─── Dataset

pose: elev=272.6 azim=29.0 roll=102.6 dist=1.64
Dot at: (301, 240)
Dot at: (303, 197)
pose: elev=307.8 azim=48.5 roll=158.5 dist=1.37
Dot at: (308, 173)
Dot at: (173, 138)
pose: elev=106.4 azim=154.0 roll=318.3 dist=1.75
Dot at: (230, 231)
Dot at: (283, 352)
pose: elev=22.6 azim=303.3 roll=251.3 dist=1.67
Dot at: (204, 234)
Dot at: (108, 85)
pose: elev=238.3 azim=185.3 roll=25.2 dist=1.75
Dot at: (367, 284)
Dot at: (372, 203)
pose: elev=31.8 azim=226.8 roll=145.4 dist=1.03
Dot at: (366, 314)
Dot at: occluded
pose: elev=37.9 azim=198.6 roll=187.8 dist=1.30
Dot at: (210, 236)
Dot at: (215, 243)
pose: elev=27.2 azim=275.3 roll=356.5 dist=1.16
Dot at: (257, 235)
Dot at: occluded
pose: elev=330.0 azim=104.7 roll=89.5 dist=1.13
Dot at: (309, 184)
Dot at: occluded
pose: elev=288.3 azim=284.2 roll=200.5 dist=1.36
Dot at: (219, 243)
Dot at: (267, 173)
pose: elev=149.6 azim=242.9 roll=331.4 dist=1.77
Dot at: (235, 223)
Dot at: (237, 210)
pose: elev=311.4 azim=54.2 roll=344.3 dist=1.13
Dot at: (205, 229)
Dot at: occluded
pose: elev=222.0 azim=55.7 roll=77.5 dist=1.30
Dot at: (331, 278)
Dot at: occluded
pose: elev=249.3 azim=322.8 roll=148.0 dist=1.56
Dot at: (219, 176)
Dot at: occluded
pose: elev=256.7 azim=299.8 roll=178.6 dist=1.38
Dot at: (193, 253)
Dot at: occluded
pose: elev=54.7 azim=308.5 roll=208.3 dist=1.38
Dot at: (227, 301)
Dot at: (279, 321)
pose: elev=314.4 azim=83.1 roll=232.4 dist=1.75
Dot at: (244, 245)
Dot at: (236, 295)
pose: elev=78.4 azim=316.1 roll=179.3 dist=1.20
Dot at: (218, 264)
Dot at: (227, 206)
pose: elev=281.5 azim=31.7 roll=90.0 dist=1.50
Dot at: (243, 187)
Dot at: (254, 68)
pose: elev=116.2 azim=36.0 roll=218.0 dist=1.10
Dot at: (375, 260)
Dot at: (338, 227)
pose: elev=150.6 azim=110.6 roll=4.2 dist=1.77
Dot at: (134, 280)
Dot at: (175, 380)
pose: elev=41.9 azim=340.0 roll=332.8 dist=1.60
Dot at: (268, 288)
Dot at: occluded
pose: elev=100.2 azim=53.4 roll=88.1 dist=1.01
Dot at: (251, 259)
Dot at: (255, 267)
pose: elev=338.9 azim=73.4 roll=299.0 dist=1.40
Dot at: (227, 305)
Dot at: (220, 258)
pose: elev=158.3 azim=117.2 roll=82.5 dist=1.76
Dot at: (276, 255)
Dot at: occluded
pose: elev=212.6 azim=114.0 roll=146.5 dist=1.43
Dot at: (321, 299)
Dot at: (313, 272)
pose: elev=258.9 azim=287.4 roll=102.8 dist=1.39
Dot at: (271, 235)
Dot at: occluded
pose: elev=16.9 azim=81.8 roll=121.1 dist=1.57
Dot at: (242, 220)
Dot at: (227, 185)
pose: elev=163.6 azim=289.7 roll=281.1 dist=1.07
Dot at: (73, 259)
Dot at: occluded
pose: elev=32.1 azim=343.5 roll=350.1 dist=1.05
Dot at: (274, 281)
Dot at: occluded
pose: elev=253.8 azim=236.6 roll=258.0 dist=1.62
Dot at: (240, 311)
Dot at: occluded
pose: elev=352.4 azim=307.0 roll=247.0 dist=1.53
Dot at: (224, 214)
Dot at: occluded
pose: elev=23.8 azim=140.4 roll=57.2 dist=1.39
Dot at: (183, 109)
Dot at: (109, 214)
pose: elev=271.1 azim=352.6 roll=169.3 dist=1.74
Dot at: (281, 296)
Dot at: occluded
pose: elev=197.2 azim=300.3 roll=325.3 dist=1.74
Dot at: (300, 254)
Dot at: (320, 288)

──────

[Task requirements] Copy the items above from the line containing "pose: elev=31.8 azim=226.8" up to and including the line containing "Dot at: (279, 321)", character for character.

[Response]
pose: elev=31.8 azim=226.8 roll=145.4 dist=1.03
Dot at: (366, 314)
Dot at: occluded
pose: elev=37.9 azim=198.6 roll=187.8 dist=1.30
Dot at: (210, 236)
Dot at: (215, 243)
pose: elev=27.2 azim=275.3 roll=356.5 dist=1.16
Dot at: (257, 235)
Dot at: occluded
pose: elev=330.0 azim=104.7 roll=89.5 dist=1.13
Dot at: (309, 184)
Dot at: occluded
pose: elev=288.3 azim=284.2 roll=200.5 dist=1.36
Dot at: (219, 243)
Dot at: (267, 173)
pose: elev=149.6 azim=242.9 roll=331.4 dist=1.77
Dot at: (235, 223)
Dot at: (237, 210)
pose: elev=311.4 azim=54.2 roll=344.3 dist=1.13
Dot at: (205, 229)
Dot at: occluded
pose: elev=222.0 azim=55.7 roll=77.5 dist=1.30
Dot at: (331, 278)
Dot at: occluded
pose: elev=249.3 azim=322.8 roll=148.0 dist=1.56
Dot at: (219, 176)
Dot at: occluded
pose: elev=256.7 azim=299.8 roll=178.6 dist=1.38
Dot at: (193, 253)
Dot at: occluded
pose: elev=54.7 azim=308.5 roll=208.3 dist=1.38
Dot at: (227, 301)
Dot at: (279, 321)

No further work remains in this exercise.